Maryland lawmakers moved to Gov. Martin O’Malley a five-year, $3.4 billion transportation funding plan. One provision could result in truckers and other drivers paying about twice as much in state taxes at the fuel pump.
The Senate voted 27-20 to send a bill to the governor that would address a lack of new highway construction money available after 2017. House lawmakers already approved the funding plan on a 76-63 vote.
Initiated by the governor, HB1515 would raise about $830 million annually for state and local road, bridge and transit work.
O’Malley said that passage of the bill will allow the state to continue to be competitive at attracting companies to invest, grow and create jobs.
“We will support more than 57,000 jobs, ease traffic congestion, and build a 21st century transportation network,” O’Malley said in released remarks.
Starting July 1, new revenue would be generated through a 1 percent sales tax applied to fuel purchases at the wholesale level.

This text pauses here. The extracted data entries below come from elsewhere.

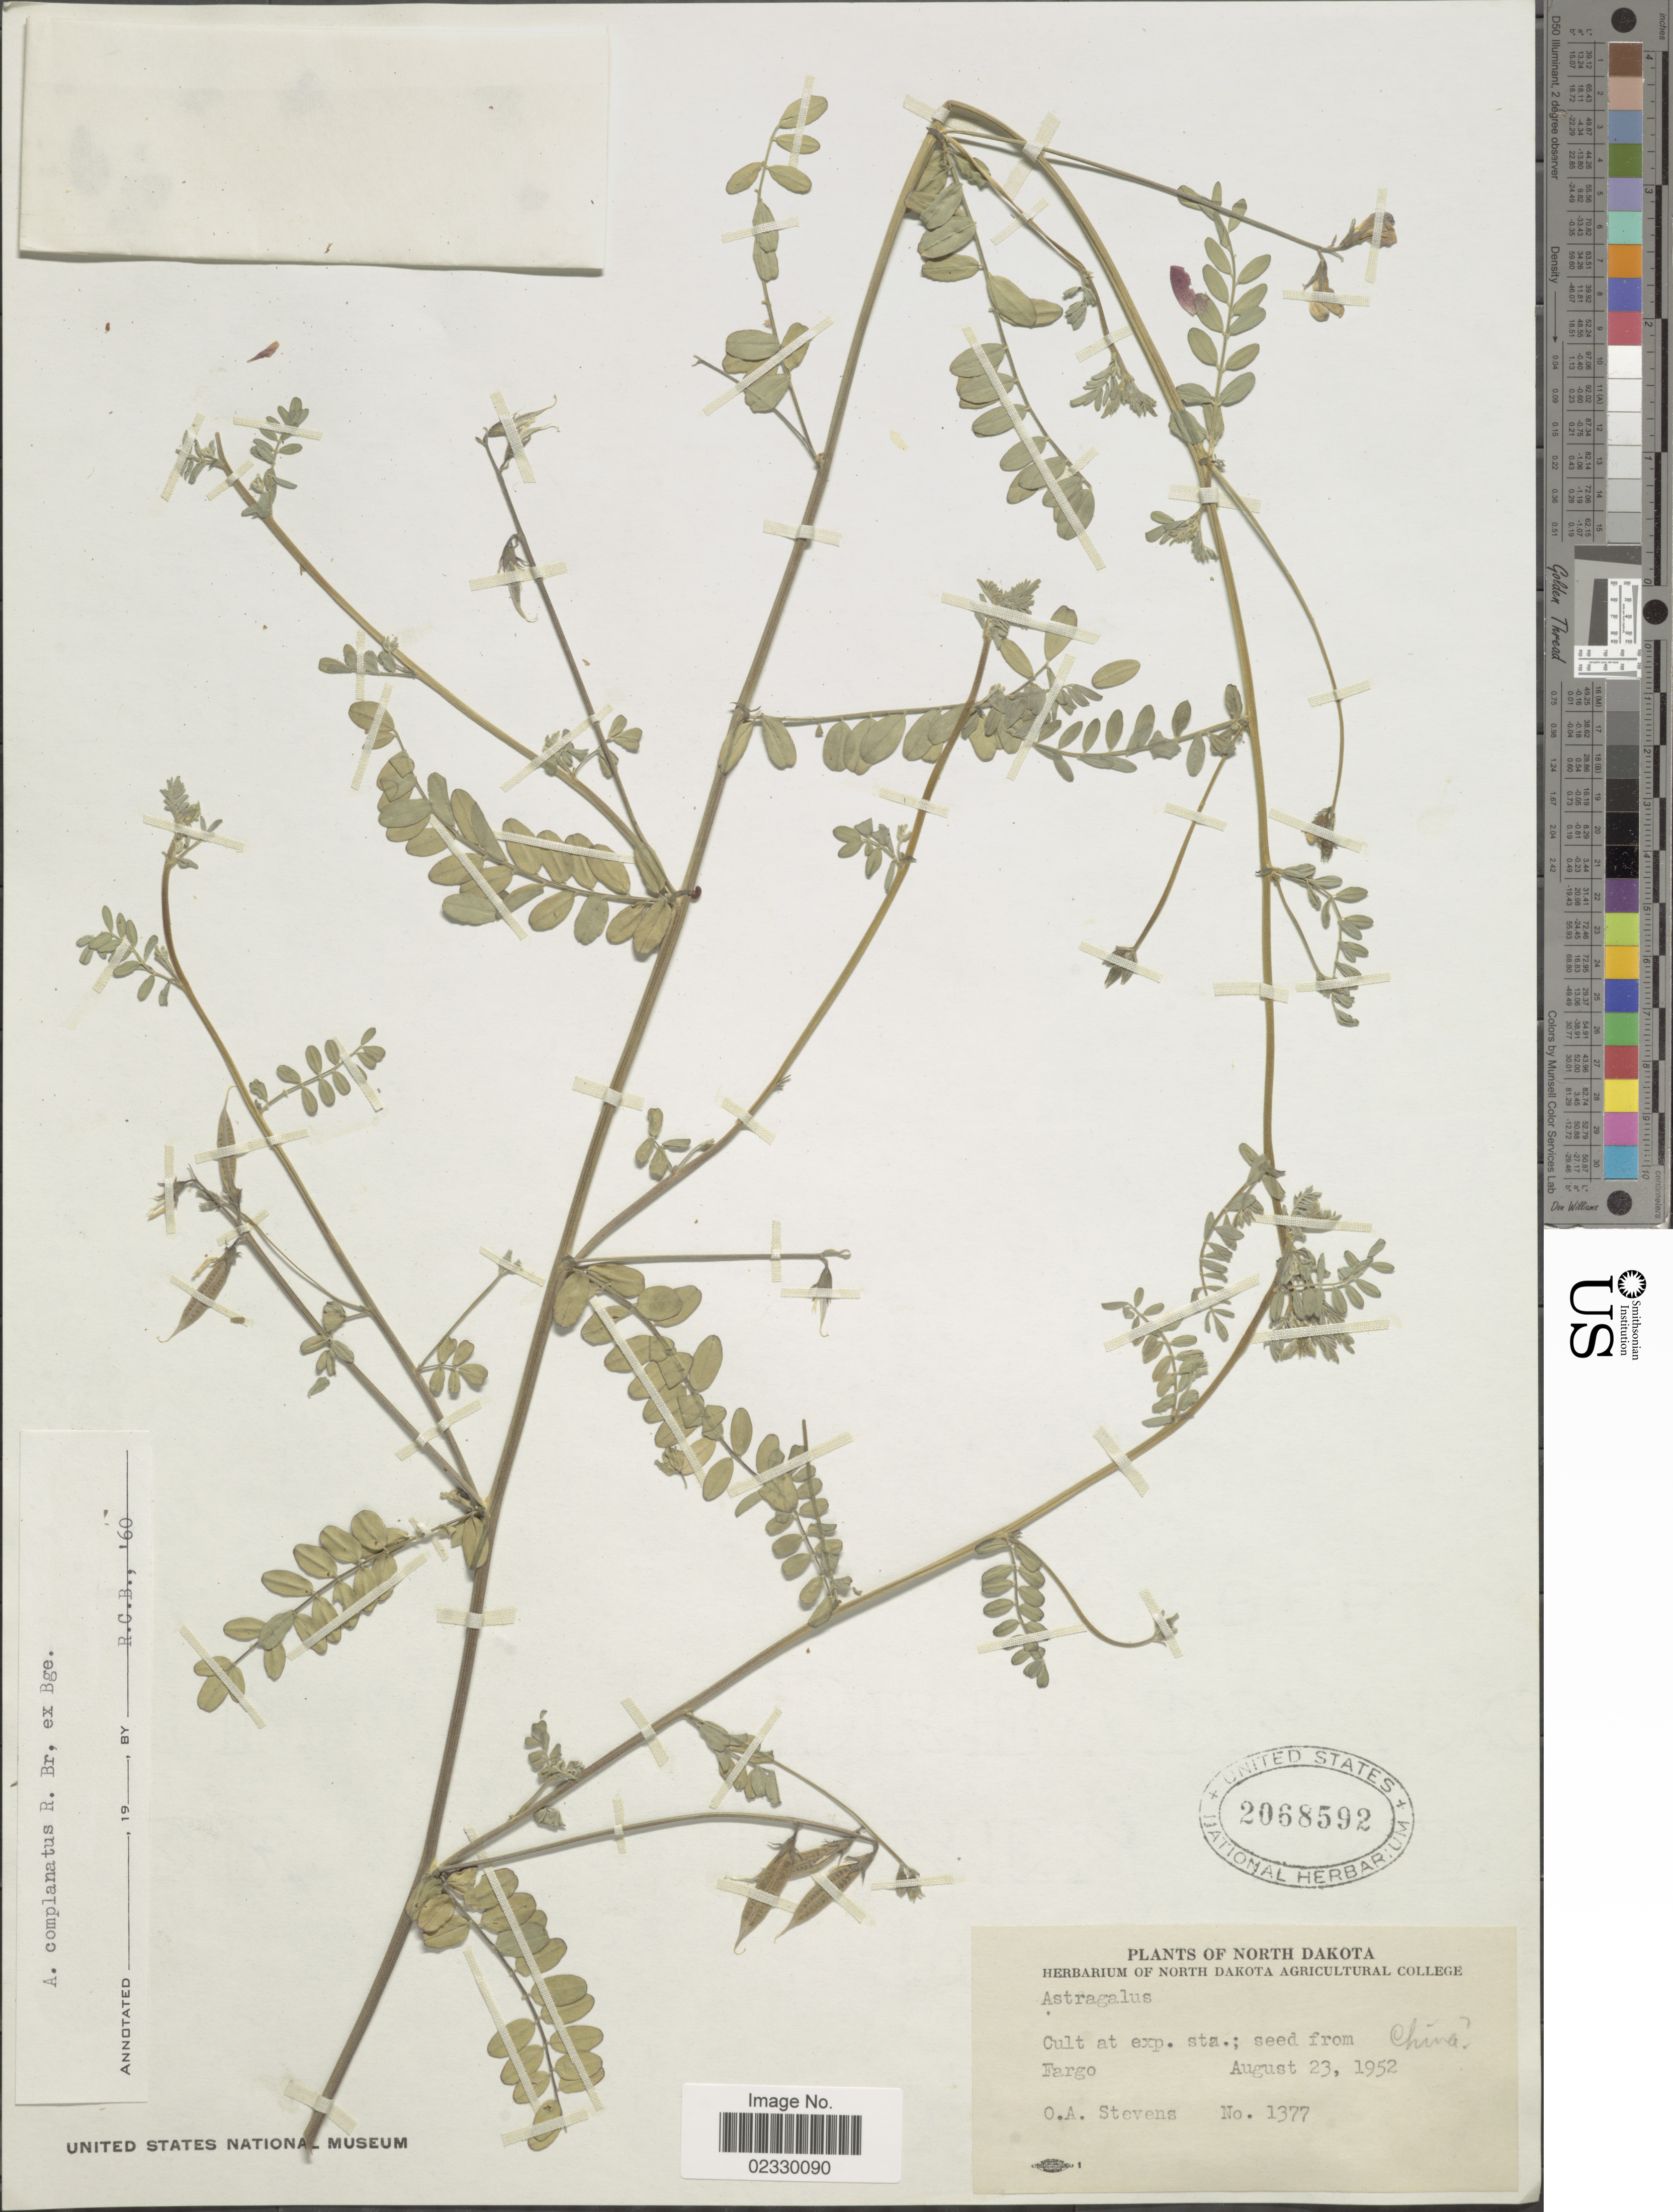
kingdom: Plantae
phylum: Tracheophyta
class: Magnoliopsida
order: Fabales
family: Fabaceae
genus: Astragalus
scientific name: Astragalus complanatus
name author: R. Br. ex Bunge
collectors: O. A. Stevens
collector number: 1377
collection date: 1952-08-23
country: United States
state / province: North Dakota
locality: Cult at exp. sta.; seed from Fargo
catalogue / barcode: US 2068592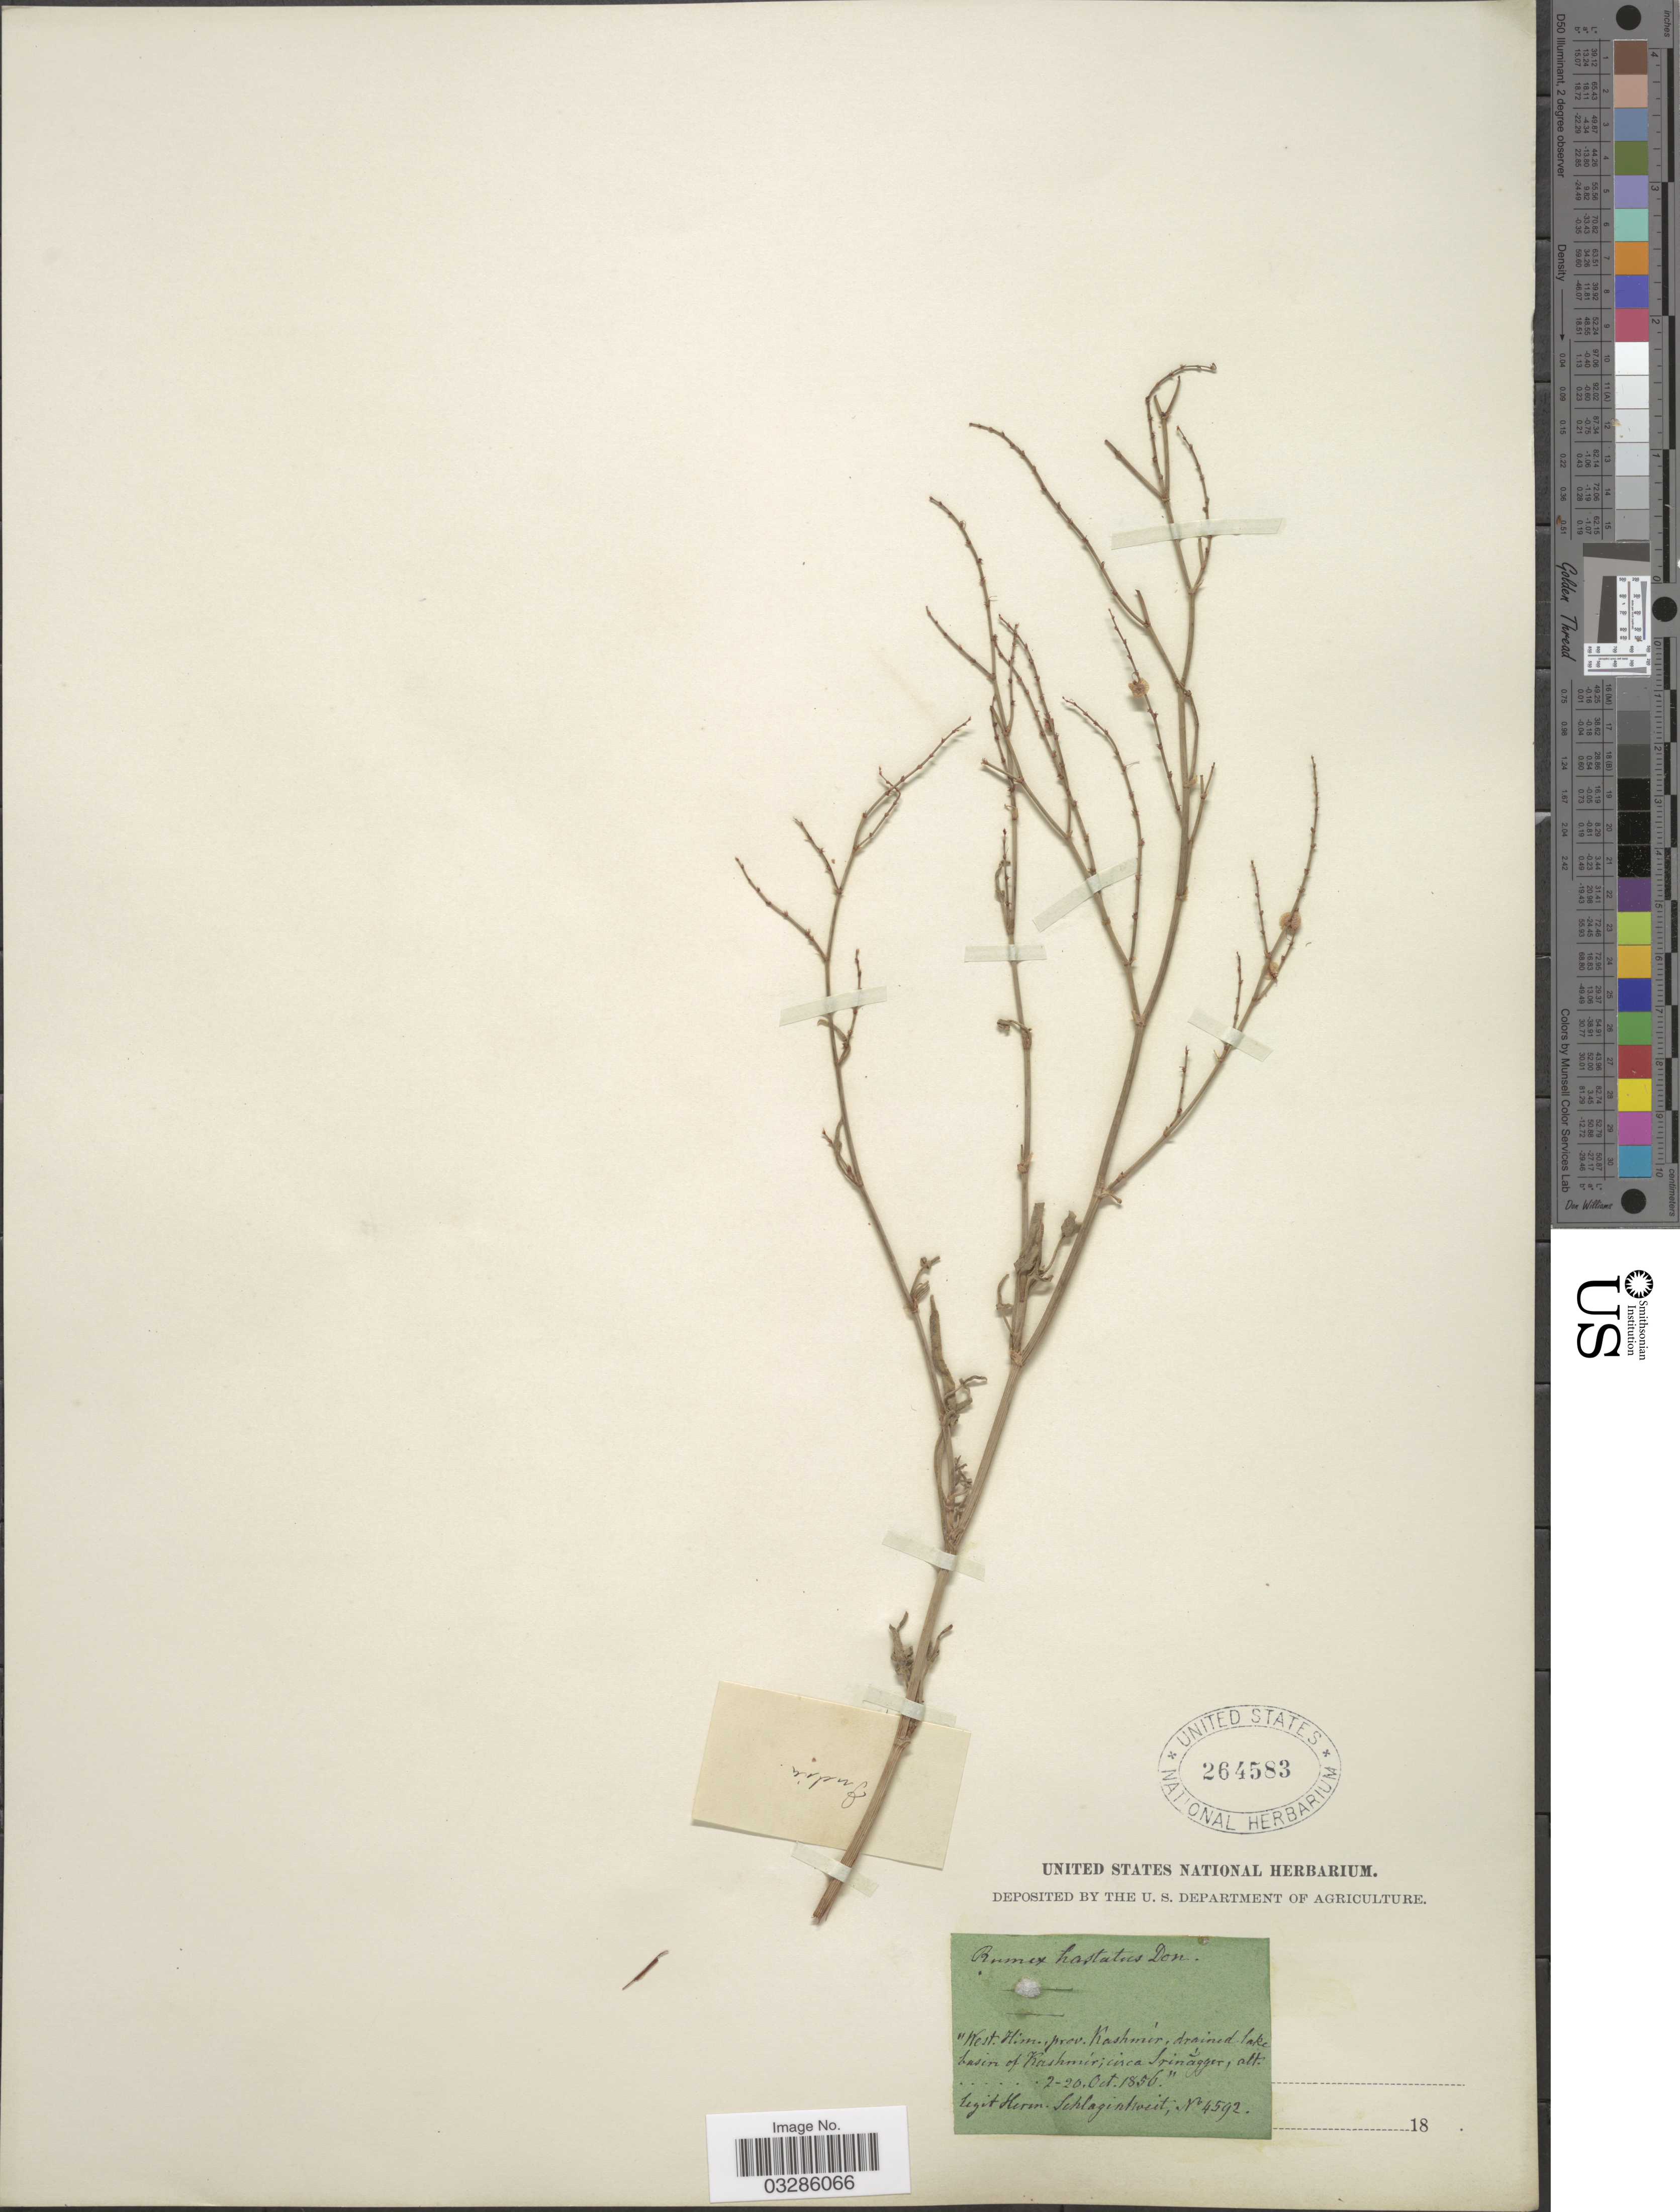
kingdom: Plantae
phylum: Tracheophyta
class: Magnoliopsida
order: Caryophyllales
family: Polygonaceae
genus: Rumex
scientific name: Rumex hastatus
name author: D. Don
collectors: H. A. von Schlagintweit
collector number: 4592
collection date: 1856-10-02/1856-10-20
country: India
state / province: Jammu and Kashmir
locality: West. Him., prov. Kashmir, drained lake basin of Kashmir, circa Srinagger.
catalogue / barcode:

The change is expected to equate to a 3.8-cent-per-gallon rate increase for gas and diesel.
The sales tax rate would later rise to at least 3 percent. The tax would increase to 5 percent if Congress fails to act on legislation allowing states to tax Internet sales.
In addition, the state’s 23.5-cent-per-gallon excise tax on gas and 24.25-cent tax on diesel would be indexed to inflation, which would allow for regular increases. The tax rate has remained unchanged since 1992.
When the taxes are fully implemented in 2017, state estimates show that the price at the pump would be about 40 cents per gallon – about 16 cents higher than the current rates.
If the Internet tax isn’t approved by federal lawmakers, the state’s tax rates would increase another 8 cents to nearly 48 cents per gallon.
Critics sought to remove the automatic tax increase provision. They said that lawmakers should be required to vote each time taxes are increased.
Also approved by Senate on a 45-2 vote is a bill that is intended to protect the new revenue from raids to other budgets.
SB829 would create a “lockbox” to secure transportation funds. In the past 30 years, the state’s Transportation Trust Fund has been raided a dozen times.
The proposed constitutional amendment would require the governor to declare a fiscal emergency and a three-fifths vote of each chamber of the General Assembly to divert funds away from transportation purposes.
Sen. E.J. Pipkin, R-Eastern Shore, said the bill doesn’t prevent the governor from dipping into the trust fund. Instead, he said the amendment simply provides cover for lawmakers’ vote to increase fuel taxes.
“I don’t believe this is a real lockbox. When the governor wants it to happen, it happens. This is a cover for the gas tax vote,” Pipkin told lawmakers before the Senate vote.
House lawmakers still must endorse the bill before it could move to the governor’s desk. If approved, voters would get the final say.